- Roboty wykonuje pewna bolesławiecka firma. Jej pracownikom daleko do jakiejkolwiek kultury. Głośno rozmawiają i rzucają: k… i ch…. . Pieszym, którzy przechodzą obok, aż uszy więdną – pisze do nas pan Dariusz z ul. Komedy-Trzcińskiego.
Rzeczywiście: pogłos na miejscu roznosi „rozmowy” budowlańców w zasięgu kilkudziesięciu metrów. Nie ma się czemu przysłuchiwać: panowie głośno debatują przeplatając swoje wypowiedzi niecenzuralnymi słowami.
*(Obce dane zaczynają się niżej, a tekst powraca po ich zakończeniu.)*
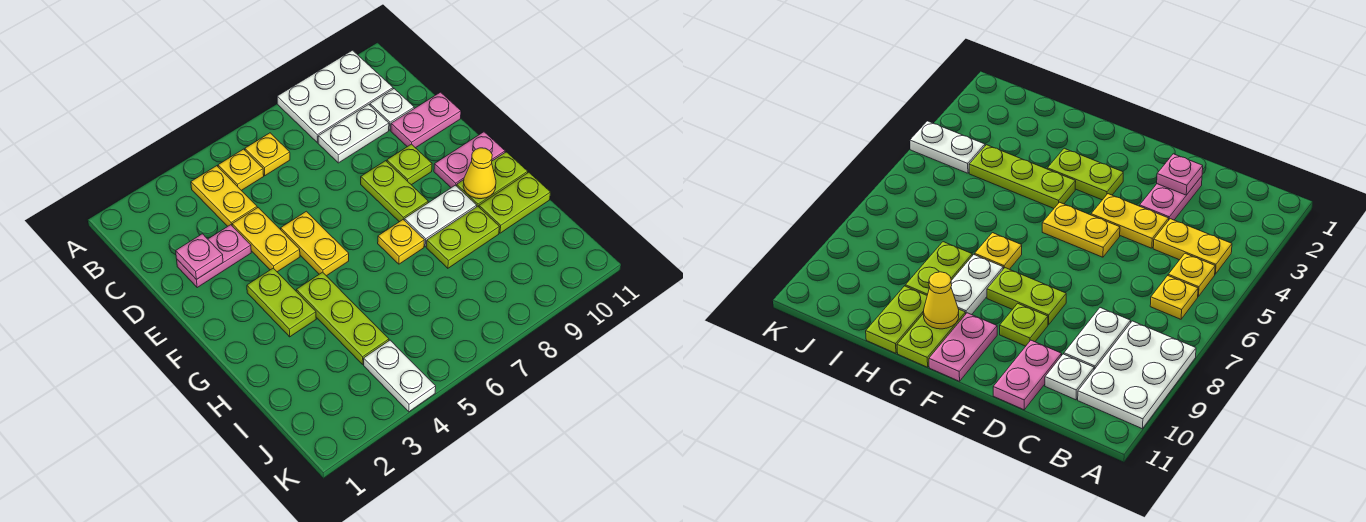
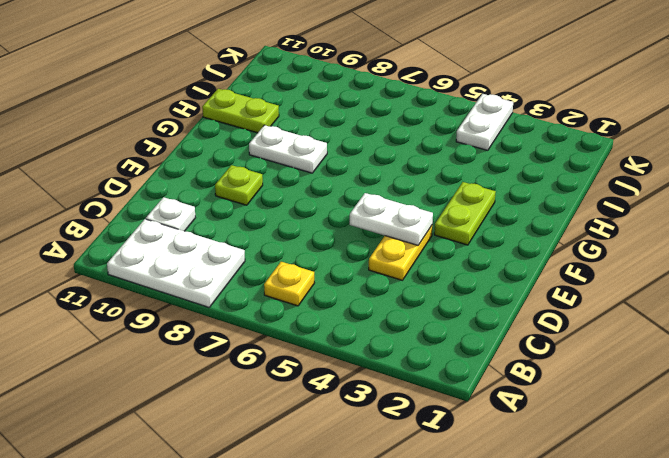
white plate E4:E5 level 2 -> white plate C8:C9 level 1
none -> yellow plate B4:C4 level 1
none -> yellow plate B5 level 1
none -> pink plate D2:D3 level 1

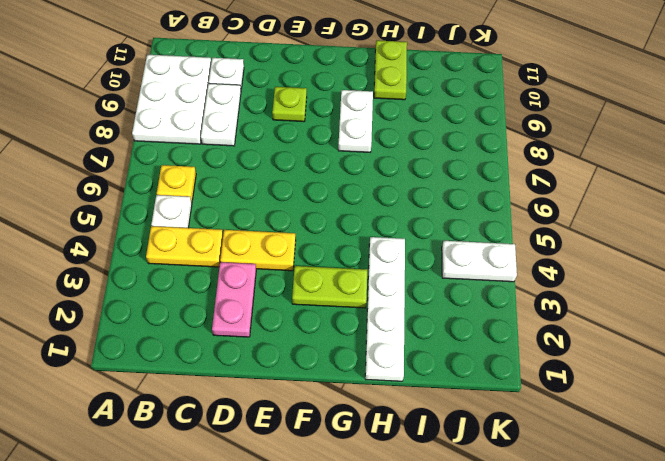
white plate B5 level 1 -> yellow plate B5 level 1
white plate H1:H4 level 1 -> lime plate G4:I4 level 1
none -> pink plate D10:D11 level 1
none -> yellow plate E5:F5 level 1
none -> lime plate E8:F8 level 1

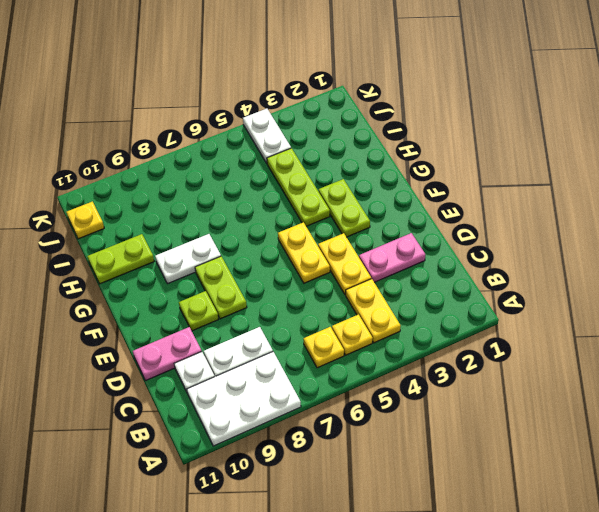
yellow plate J11 level 1 -> yellow plate G7 level 1
none -> pink plate F10:F11 level 1
none -> lime plate G10:G11 level 1
none -> lime plate H8:H9 level 1

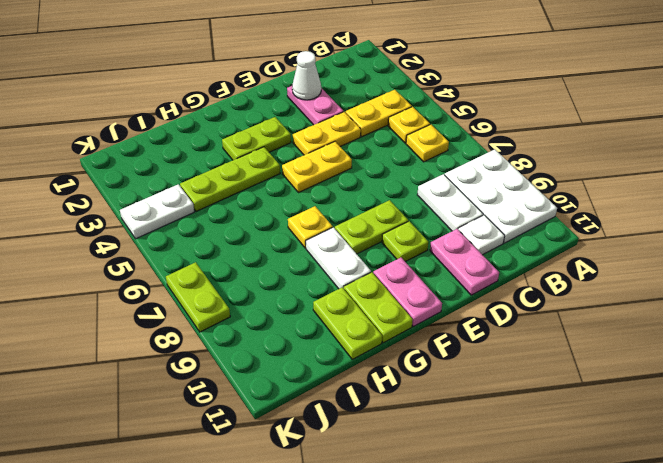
white cone D2 level 2 -> pink plate D2 level 2
lime plate K7:K8 level 1 -> lime plate H8:H9 level 1
none -> yellow cone G10 level 2

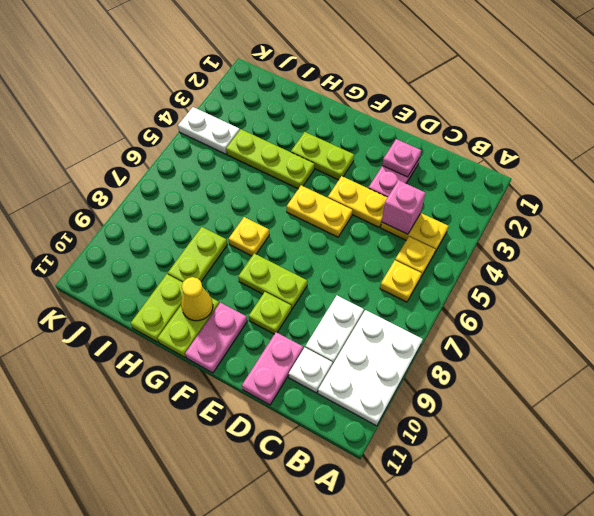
pink brick C4 level 2 -> none
none -> white plate G8:G9 level 1

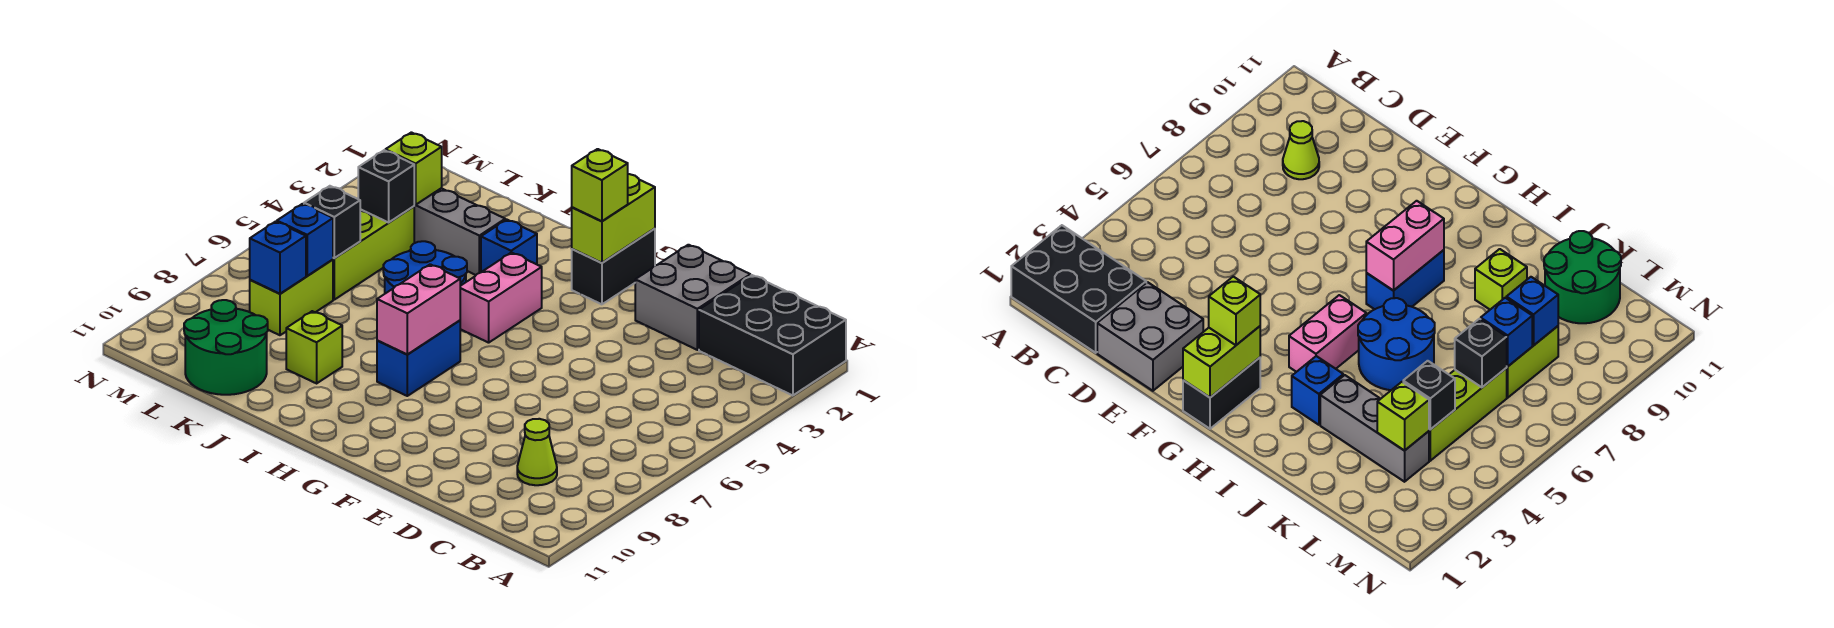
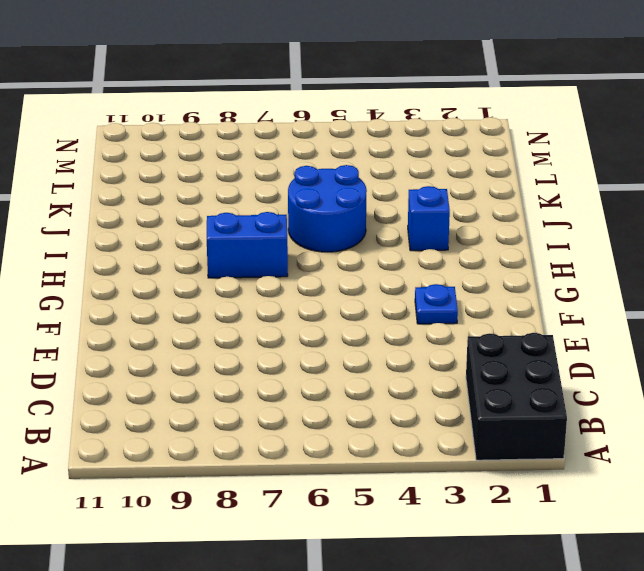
blue plate F3 level 1 -> none
none -> lime cone C9 level 1
none -> grey brick D1:E2 level 1
none -> black brick G1:G2 level 1

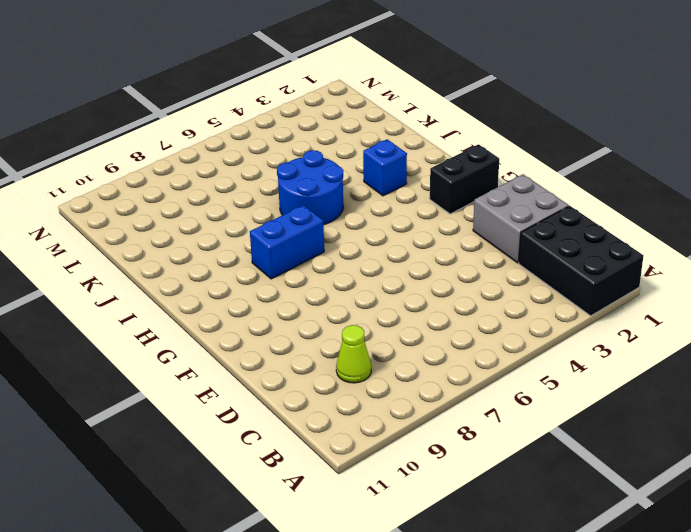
none -> pink brick H4:H5 level 1
none -> grey brick J3:L3 level 1
none -> lime brick J9 level 1

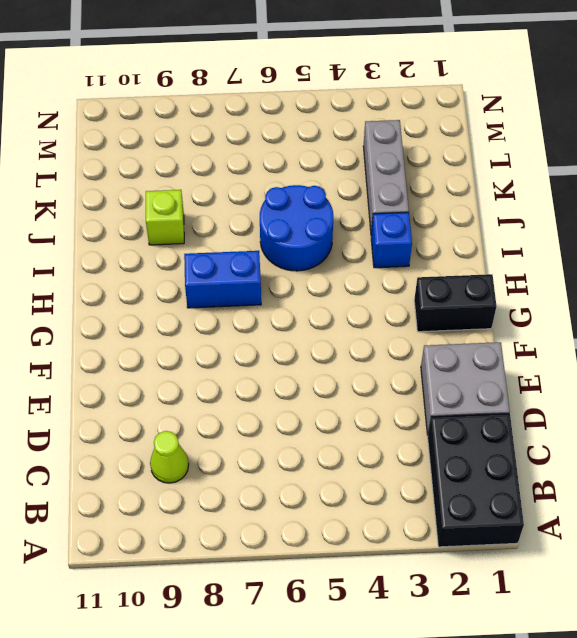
none -> pink brick H4:H5 level 1
none -> green round brick K10:L11 level 1
none -> lime brick L4:L6 level 1

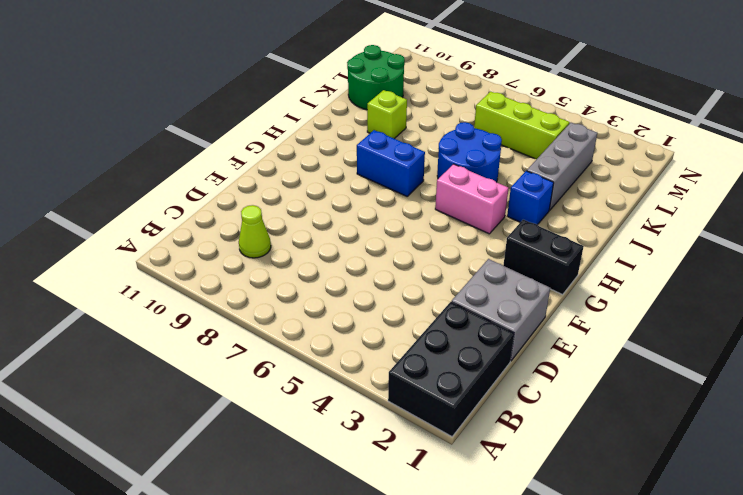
none -> lime brick L7:L8 level 1
none -> lime brick G1:G2 level 2
none -> pink brick H7:H8 level 2

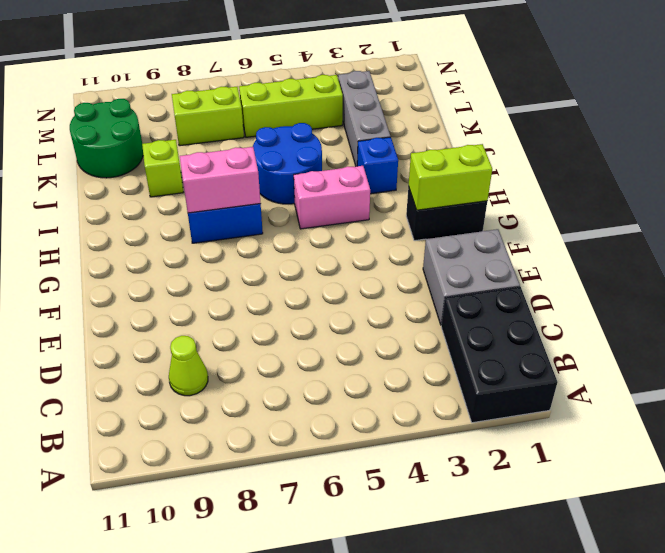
none -> lime brick L3 level 2
none -> black brick L4 level 2
none -> black brick L6 level 2

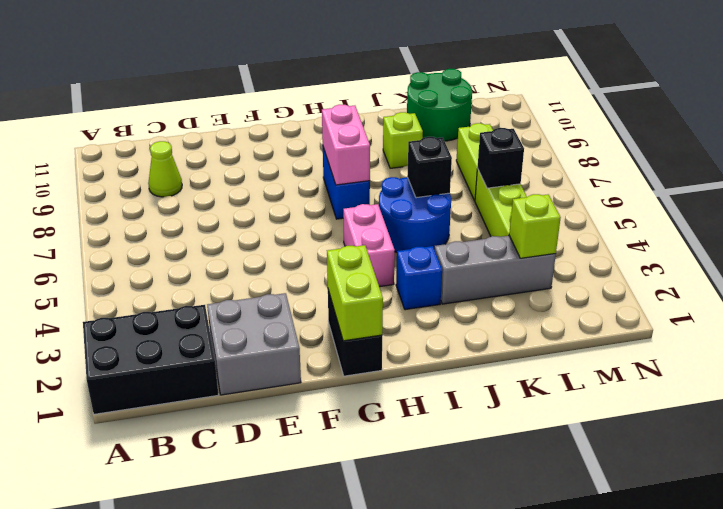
black brick J6 level 2 -> black brick L4 level 2
none -> blue brick L7 level 2
none -> blue brick L8 level 2
none -> lime brick G2 level 3

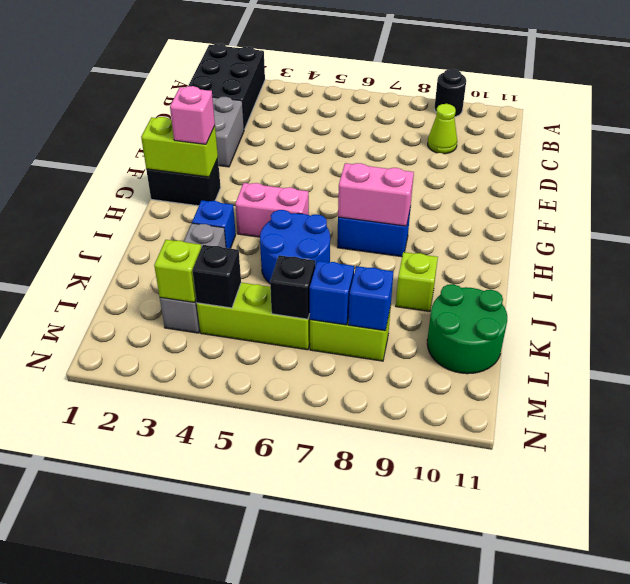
black round brick A9 level 1 -> none
pink brick G2 level 3 -> lime brick G2 level 3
- Gdyby kopali rowy gdzieś na obrzeżach miasta, to niech sobie przeklinają. Ale nie w centrum osiedla, tuż przy przedszkolu, gdzie przecież chodzą dzieci! – denerwuje się mieszkaniec Zabobrza.
Jak mówią strażnicy miejscy, głośne przeklinanie może być ukarane grzywną, a nawet wnioskiem do sądu. Musi być jednak osoba zgłaszająca, która poczuje się zgorszona zachowaniem danych osób. A takiego zgłoszenia SM nie miała.